In the process of helping to build a company, I found I had another passion: making companies themselves run better. It’s easy to confuse this with a desire to manage, but even when I tried to do that I found myself drawn back to code for the solutions to my problems; I didn’t want to construct efficiencies, I wanted to engineer them. Communication is the key to scale in any size organization and technology is the key to communication. I’ve seen us unblock ourselves time and again with new tools to increase transparency and passive information flow and many times it was the fruit of my own labors. While working on improving Facebook’s tools, however, I came to a very difficult conclusion: doing this for all the companies of the world was not the same project as doing it for one of them. This idea is one that needs an organization that was built to do it, with every fiber of its DNA engineered in a way that producing an extensible enterprise platform becomes little more than the logical consequence of an organism executing its own nature. Further, the things we’ve scoped for Facebook’s product team to do are the right things to be doing and I wouldn’t have agreed with asking the company to divert significant resources to approach a project so different and so boundless in scope. Every time we introduce something new, we do it at an opportunity cost and this is too large a detour to take when we are already moving swiftly in the right direction.
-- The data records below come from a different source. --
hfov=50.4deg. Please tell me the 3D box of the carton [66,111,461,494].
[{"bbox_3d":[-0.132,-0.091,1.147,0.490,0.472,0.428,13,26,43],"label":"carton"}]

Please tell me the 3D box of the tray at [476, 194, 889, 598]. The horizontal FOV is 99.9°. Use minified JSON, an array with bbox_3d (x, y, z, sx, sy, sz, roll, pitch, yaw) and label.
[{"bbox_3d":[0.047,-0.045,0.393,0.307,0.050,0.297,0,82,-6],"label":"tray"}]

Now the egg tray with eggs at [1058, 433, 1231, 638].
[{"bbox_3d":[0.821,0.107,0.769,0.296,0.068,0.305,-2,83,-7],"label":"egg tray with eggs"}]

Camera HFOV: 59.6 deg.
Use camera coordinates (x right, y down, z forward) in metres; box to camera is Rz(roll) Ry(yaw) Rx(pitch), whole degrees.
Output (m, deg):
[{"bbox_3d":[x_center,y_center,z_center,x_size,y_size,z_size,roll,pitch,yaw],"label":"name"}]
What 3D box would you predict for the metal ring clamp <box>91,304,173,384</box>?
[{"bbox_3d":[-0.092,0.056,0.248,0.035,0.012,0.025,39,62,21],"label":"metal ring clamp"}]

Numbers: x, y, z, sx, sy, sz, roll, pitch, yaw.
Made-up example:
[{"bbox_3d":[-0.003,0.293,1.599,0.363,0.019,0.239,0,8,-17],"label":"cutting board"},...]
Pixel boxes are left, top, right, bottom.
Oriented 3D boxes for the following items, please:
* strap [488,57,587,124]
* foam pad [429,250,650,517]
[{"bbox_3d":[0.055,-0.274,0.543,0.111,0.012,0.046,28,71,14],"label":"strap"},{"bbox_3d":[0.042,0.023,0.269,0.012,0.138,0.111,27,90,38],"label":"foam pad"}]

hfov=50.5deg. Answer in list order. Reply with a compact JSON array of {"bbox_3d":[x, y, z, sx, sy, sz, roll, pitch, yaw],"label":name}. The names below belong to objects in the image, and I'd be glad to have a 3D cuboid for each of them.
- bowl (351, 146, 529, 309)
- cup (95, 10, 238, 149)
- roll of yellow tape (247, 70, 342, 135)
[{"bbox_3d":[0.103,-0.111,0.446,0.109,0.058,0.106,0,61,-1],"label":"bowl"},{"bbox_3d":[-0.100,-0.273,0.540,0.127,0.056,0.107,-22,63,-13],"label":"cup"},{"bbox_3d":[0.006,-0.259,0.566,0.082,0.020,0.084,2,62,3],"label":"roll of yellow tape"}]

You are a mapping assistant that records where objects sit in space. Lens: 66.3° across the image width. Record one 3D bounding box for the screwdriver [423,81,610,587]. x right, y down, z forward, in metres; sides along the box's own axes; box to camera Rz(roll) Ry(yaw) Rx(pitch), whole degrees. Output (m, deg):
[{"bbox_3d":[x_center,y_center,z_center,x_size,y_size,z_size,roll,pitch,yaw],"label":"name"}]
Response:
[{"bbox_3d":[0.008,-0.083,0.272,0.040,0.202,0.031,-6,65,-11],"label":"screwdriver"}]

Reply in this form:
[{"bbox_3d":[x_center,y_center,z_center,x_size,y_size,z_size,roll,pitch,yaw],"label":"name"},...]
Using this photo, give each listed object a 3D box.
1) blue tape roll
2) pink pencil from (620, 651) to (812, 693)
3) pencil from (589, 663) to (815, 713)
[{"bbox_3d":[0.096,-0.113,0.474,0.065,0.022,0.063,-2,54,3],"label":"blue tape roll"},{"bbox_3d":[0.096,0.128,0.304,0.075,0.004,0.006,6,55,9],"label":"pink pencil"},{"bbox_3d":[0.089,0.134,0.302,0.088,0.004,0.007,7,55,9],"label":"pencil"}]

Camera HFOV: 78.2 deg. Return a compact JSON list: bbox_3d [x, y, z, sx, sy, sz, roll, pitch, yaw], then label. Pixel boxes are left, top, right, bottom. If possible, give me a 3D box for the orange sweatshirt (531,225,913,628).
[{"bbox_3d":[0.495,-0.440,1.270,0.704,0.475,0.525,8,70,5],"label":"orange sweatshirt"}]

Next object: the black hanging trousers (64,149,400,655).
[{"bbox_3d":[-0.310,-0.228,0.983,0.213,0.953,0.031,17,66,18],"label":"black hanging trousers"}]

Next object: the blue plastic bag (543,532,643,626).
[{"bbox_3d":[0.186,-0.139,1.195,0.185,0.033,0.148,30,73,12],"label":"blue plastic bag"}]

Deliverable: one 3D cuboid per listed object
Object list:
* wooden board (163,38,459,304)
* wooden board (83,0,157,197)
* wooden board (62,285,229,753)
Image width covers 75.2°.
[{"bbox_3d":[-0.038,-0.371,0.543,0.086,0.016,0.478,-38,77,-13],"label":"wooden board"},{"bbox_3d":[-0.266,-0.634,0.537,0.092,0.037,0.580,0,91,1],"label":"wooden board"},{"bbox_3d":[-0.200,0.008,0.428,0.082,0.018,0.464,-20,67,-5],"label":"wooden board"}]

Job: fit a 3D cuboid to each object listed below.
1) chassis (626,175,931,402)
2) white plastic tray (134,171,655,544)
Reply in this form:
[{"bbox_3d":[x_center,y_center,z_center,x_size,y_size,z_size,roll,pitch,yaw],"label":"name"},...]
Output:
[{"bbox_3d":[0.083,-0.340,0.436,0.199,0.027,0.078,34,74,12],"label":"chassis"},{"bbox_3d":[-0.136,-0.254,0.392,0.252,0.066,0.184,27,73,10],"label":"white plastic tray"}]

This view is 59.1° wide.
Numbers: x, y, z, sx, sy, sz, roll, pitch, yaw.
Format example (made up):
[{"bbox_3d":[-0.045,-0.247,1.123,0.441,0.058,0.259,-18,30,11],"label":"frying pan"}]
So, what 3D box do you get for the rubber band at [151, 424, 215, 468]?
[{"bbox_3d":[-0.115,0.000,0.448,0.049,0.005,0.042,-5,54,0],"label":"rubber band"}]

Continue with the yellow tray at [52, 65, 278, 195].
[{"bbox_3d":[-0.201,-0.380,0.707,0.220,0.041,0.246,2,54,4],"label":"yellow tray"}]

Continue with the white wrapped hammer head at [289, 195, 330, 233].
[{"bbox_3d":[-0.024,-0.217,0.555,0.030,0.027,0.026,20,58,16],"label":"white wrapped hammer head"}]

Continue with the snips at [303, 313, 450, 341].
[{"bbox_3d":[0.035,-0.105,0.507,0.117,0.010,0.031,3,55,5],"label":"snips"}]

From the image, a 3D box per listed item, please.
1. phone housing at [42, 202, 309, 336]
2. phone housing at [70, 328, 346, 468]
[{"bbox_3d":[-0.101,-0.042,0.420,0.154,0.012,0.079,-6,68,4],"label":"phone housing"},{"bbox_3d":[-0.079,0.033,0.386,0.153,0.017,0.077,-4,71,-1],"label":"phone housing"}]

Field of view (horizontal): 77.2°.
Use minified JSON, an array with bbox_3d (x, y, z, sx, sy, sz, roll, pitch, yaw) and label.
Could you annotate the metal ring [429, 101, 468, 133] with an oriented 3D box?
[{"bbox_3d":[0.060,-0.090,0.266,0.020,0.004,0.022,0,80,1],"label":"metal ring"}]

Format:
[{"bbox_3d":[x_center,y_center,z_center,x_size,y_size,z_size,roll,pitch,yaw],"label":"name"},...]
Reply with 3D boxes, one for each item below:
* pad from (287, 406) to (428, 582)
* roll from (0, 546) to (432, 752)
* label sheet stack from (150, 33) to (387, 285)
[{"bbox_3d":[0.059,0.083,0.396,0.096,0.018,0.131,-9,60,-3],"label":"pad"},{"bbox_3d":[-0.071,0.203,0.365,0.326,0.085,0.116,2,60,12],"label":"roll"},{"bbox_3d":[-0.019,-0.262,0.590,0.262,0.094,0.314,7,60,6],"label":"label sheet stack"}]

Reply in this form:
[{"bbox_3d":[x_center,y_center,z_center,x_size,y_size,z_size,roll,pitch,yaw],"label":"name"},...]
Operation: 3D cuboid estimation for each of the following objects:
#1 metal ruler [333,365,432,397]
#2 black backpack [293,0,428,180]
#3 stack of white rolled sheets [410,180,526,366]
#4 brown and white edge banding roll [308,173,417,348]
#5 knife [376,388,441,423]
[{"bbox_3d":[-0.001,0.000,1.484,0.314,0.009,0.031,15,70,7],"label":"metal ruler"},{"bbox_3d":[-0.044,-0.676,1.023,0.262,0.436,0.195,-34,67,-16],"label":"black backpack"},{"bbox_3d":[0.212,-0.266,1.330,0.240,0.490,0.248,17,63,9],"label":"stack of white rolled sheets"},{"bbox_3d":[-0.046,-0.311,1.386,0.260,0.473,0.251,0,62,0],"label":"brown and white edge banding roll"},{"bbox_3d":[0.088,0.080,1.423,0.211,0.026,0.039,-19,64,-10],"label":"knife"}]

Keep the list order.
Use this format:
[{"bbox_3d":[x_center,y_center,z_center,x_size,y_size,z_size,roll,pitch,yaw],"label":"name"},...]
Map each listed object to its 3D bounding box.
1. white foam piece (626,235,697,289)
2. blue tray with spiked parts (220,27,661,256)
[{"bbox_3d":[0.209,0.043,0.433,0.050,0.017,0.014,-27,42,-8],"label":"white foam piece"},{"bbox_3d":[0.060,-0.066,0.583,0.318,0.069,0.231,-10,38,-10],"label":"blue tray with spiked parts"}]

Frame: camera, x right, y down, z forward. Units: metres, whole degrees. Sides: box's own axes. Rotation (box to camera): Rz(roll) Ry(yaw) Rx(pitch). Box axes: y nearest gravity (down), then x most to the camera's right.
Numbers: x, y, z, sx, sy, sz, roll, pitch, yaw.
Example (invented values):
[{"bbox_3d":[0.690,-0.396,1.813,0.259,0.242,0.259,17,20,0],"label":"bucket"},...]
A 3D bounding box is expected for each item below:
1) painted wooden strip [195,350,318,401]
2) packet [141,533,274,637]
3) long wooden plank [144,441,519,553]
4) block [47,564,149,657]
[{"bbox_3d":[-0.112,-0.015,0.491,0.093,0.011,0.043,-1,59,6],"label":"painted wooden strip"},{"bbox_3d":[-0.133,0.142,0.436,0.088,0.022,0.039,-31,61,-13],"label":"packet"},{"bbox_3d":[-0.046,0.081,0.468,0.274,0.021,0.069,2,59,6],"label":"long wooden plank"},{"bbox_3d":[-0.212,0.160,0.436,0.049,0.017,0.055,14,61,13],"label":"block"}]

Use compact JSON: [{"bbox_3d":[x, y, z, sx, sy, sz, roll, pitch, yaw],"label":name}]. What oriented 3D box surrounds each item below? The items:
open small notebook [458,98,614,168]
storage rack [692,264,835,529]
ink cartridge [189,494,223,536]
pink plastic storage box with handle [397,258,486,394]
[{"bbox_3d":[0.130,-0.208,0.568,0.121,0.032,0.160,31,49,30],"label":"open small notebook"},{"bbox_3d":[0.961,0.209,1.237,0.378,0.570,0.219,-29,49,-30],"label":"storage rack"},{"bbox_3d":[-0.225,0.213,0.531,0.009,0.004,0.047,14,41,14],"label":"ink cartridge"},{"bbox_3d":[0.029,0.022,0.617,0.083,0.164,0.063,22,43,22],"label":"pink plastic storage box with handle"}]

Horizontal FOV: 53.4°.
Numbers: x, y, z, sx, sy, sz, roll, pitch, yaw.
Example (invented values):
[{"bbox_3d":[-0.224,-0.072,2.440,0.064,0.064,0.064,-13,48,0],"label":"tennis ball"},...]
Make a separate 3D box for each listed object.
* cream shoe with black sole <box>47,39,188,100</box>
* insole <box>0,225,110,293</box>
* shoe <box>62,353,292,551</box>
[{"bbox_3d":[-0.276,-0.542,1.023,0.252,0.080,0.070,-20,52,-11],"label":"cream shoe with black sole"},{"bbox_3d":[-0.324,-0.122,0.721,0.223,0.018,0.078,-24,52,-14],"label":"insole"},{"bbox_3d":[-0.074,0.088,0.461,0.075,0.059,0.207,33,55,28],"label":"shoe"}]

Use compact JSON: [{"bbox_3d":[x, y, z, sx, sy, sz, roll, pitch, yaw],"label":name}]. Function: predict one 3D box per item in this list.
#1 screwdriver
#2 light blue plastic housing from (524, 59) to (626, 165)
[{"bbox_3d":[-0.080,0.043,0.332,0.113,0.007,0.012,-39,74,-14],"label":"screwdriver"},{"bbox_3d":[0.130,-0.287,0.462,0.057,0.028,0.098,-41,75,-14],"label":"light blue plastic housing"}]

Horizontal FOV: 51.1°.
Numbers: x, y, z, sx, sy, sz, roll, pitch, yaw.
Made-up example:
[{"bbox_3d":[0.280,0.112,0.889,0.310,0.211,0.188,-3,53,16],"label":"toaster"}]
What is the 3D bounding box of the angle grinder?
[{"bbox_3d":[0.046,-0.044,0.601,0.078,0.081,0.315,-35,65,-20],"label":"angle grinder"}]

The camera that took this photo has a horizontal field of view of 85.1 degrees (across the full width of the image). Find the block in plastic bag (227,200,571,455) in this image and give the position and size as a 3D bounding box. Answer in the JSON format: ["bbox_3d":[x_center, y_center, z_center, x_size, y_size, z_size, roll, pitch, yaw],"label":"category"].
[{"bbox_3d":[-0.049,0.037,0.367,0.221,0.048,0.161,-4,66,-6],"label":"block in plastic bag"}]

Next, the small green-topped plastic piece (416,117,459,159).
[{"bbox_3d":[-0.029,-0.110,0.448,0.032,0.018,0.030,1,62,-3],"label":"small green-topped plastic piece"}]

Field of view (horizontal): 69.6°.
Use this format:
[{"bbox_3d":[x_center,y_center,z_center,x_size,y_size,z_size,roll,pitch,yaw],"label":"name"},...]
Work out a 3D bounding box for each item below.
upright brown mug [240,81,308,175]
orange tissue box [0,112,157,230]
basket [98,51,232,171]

And Facebook is moving in the right direction. When Facebook has a billion members (and 800 employees? maybe 900?) and someone leans over to ask me if I ever imagined it would get that big, my answer is going to be “you’re damn right I did. how come it only has 20% of the market?”. To know that this is Facebook’s future and decide not be a part of it is the hardest thing I’ve ever had to do, but it’s allowed me to have a broader perspective for the future. Like you, I’ve worried about the people leaving the company but it took becoming one of them to understand that this is just another part of the ecosystem (you should just take my word for it though). I’m not leaving the movement - I’m becoming a new part of it. The inevitable flux of the men and women behind these organizations is what moves the industry forward in the same direction in a way that cross-company collaboration alone never will. As the world moves to modular stacks and applications built up from a smorgasbord of platforms instead of single toolkits, then the companies that build the parts will need to act more and more like cooperative teams in a single larger organization. As Justin would undoubtedly say, I am simply viewing the industry from a different level of abstraction. These changes are difficult and sad, and that’s certainly an understatement for me… but change brings new things and this particular change will bring a new ally to our mission - I think we can all be pretty pumped about that.

Whether I work here or not, I’ll forever bleed Facebook blue. Facebook has been my passion and my purpose for the past 5 years. Our new project is not a replacement for what we build here, but instead both a complement and a compliment, and we have every intention of making it feel like a natural extension of Facebook’s product and purpose. Similarly, my timing in leaving is not an indication that I have lost faith in our ability to succeed, but an affirmation in my confidence in the company’s enduring success irrespective of changing faces.

Justin and I going to be around for at least another month and I am really looking forward to going deeper on this idea with everyone and how we can continue to work closely with Facebook. I’ll always be really proud of the work we’ve done and grateful for the opportunity to work with such a uniquely remarkable team. We’ll also be at the Q&A later to help continue the conversation right away.

Dustin

2 comments:

Anonymous said...

Matt Cohler and now Dustin Moskovitz...wonder which VC Dustin ends up joining.

Benchmark, Founders Fund, Sequoia, Sherpalo, Granite, TCV, Doll, Mangrove, Index, Summit Partners, Bessemer...?

Anonymous said...

Sounds like a resignation email to me. Why leave now?

Although there's nothing wrong with leaving on top and cashing out.

Maybe Dustin makes it to Friendster or back to school to get his degree.